The Pyromaniacs give a refutation of this point at their blog, using the thrust and context of Paul's words in Ephesians 5. Phil Johnson says that cussing is the emblem of the godless brotherhood. In lieu of real Christian community, their weak substitute for love is this commonality built on treating sacred things lightly and good things badly and modest things crassly. Of such things they talk. For such talk they laugh. Paul was discouraging us from settling. I prefer the edification of a loving assembly that urges me to align my perspective with God's. Not that we cannot make jokes! We were made to laugh! But laughter is crude that pokes fun at that which God has called serious. Lightness in conversation leads to lightness in living.

I've said enough for one post. Read Team Pyro's blog on cussing. I tell you, it's good. And read my next post. Comment, too. I am interested in discussion. Rules here are that comments may not contain any foul language.

To God be all glory.

2 comments:

comatosesoul said...

Unless we are talking about two different bible studies, your summary ‘justification for cussing’ seems very disingenuous. The topic started with a discussion of Titus 2:7-8 augmented by Ephesians 5:3-5. I believe I may have even brought up the sermon about the pornification of the pulpit, given by the author of the blog you reference.

Justification was in the extreme minority. My goal was for people to move their focus inward (and upward – towards Christ.) I am personally frustrated by those who continue to focus outward, those who have defined for themselves what is right and what is wrong and stand in judgment against their brothers. I remember no point in Matthew where we are instructed to preach against our brothers.

The four popular arguments given by Phil Johnson are laughable. These are arguments I’ve never heard from any believer I know. Nor do I remember covering any of the four at this particular bible study. He goes on to associate Ephesians 5:3-6 to specific words (I’m sure he has a list in mind.) Ephesians 5 is beautiful, and it is rich with meaning for me (and appears to be for you as well.) I take these verses very seriously. This is why I spend time on them. I am sure I fail repeatedly. But I continue to be baffled by how anyone can mutilate them into a list of unacceptable words for believers.

‘I believe that the cultural inacceptability of certain words and topics is a remnant of a spiritual life in this civilization…’

Inacceptability changes from century to century, from culture to culture. Words that are vulgar today were perfectly acceptable in the 16th Century. Phrases used in the UK might be considered dirty in America and vice-versa.

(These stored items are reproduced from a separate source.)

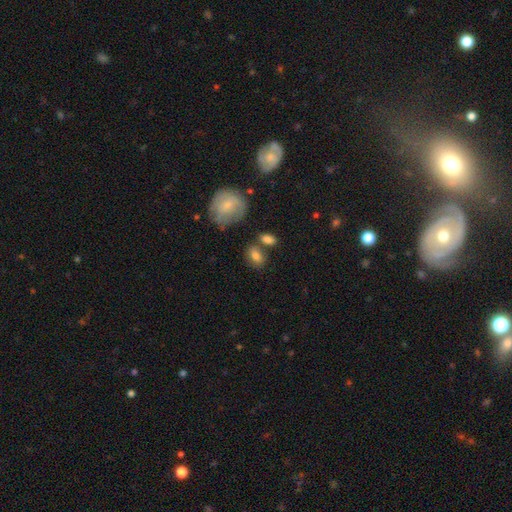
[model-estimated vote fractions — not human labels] A smooth galaxy with no disk features (80%) that is in between round and cigar-shaped (78%). Merging: none (62%).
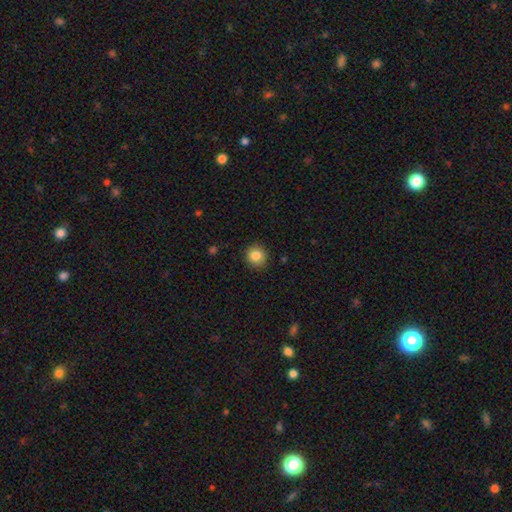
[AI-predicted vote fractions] Smooth or featured? Predicted: smooth (p=0.85). How rounded? Predicted: round (p=0.89). Merging? Predicted: none (p=0.89).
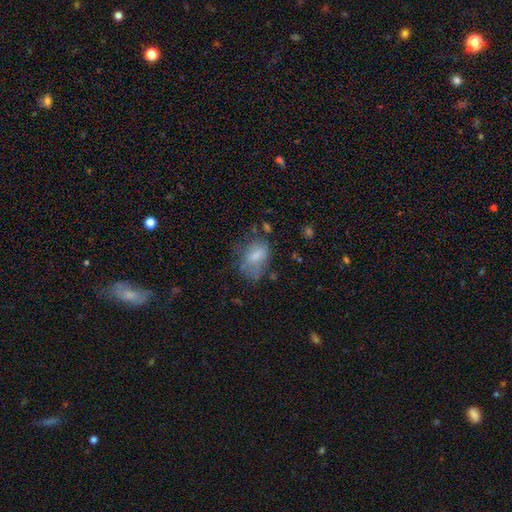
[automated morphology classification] The model was most divided on "merging": none: 41%, minor disturbance: 30%, major disturbance: 24%, merger: 5%. More confident: how rounded — in between (83%); smooth or featured — smooth (64%).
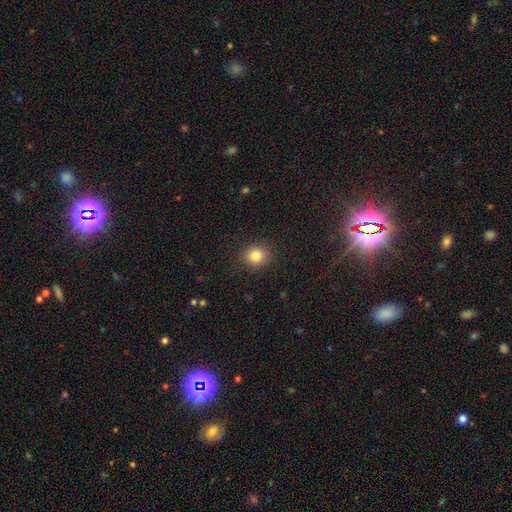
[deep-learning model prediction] Smooth or featured? smooth (83%)
How rounded? round (85%)
Merging? none (90%)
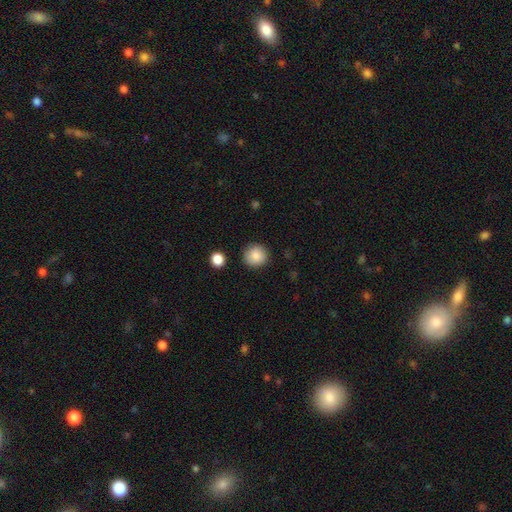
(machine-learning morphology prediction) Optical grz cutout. It shows a smooth galaxy with no disk features (86%) that is round (91%). Merging: none (88%).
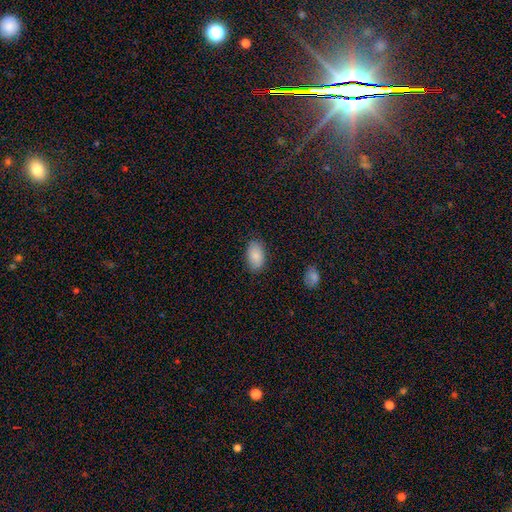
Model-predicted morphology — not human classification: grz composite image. It shows a smooth galaxy with no disk features (87%) that is in between round and cigar-shaped (93%). Merging: none (84%).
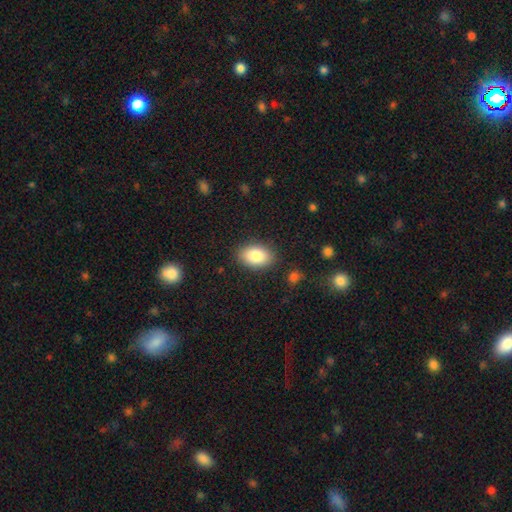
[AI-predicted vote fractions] This is clearly a smooth galaxy (84%). How rounded: clearly in between (89%). Merging: clearly none (86%).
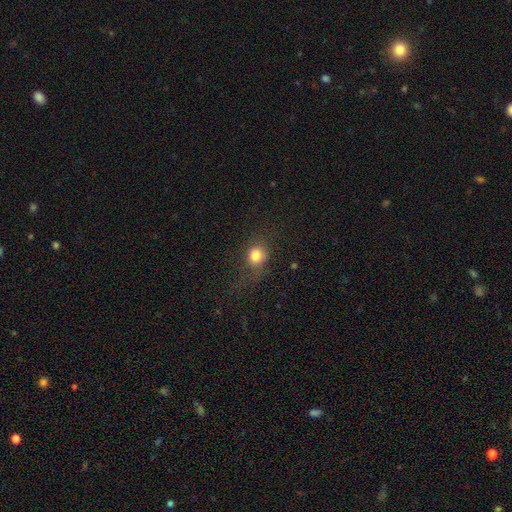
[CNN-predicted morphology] smooth-or-featured: smooth: 79% | star or artifact: 12% | featured or disk: 9%
  how-rounded: round: 69% | in between: 30% | cigar-shaped: 2%
  merging: none: 58% | minor disturbance: 22% | major disturbance: 18% | merger: 2%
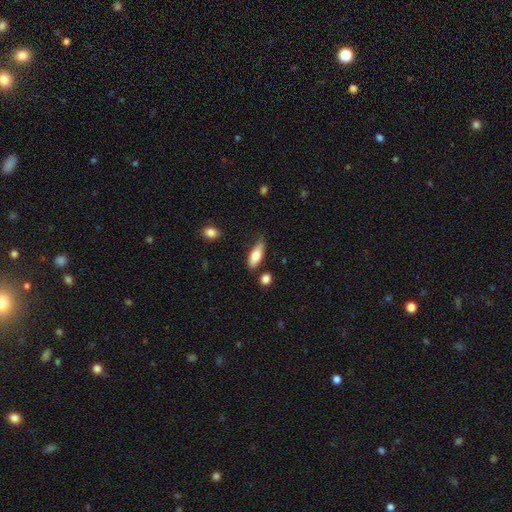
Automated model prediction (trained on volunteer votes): smooth_or_featured: smooth (p=0.74) [alt: featured or disk p=0.20]
how_rounded: in between (p=0.70) [alt: cigar-shaped p=0.28]
merging: none (p=0.63) [alt: minor disturbance p=0.27]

Maybe I am confused. I remember no one trivializing Ephesians 5. No attempts were made to erase the meaning of Ephesians 5. No one supported a message opposing Ephesians 5.

Lisa of Longbourn said...

I'm sure we are talking about the same Bible study. And while I'm willing to believe that your beliefs and intentions are as you said in your comment, my observations about how the discussion went that night are unchanged. If you did not know that was the impression I got, and how frustrated I was that night, I think it is good that you know now.

However, the point of mentioning that study was not to attack the study, but to springboard into a topic I believe is important for Christians to think about - and one that remains to be agreed upon as evidenced by the variety of positions presented during our discussion. And more importantly, we need to be challenged not to just have our beliefs come from what we're used to, but from diligent study and application of the word of God.

I admit you are correct when you say that acceptability changes with time. My point that cultural inacceptability of certain words is a remnant of a more godly history is not changed by that fact. Both can be true.

Posting this comment took so long because I'm not sure it was a comment on my blog as much as a letter to me. As such, I'm trying to handle it as a friend. Black and white person is frustrated by a less black and white person who won't confront her when he disagrees. I am rather confused at where I stand in our friendship, but am trying to do my best to be a good friend, just the same.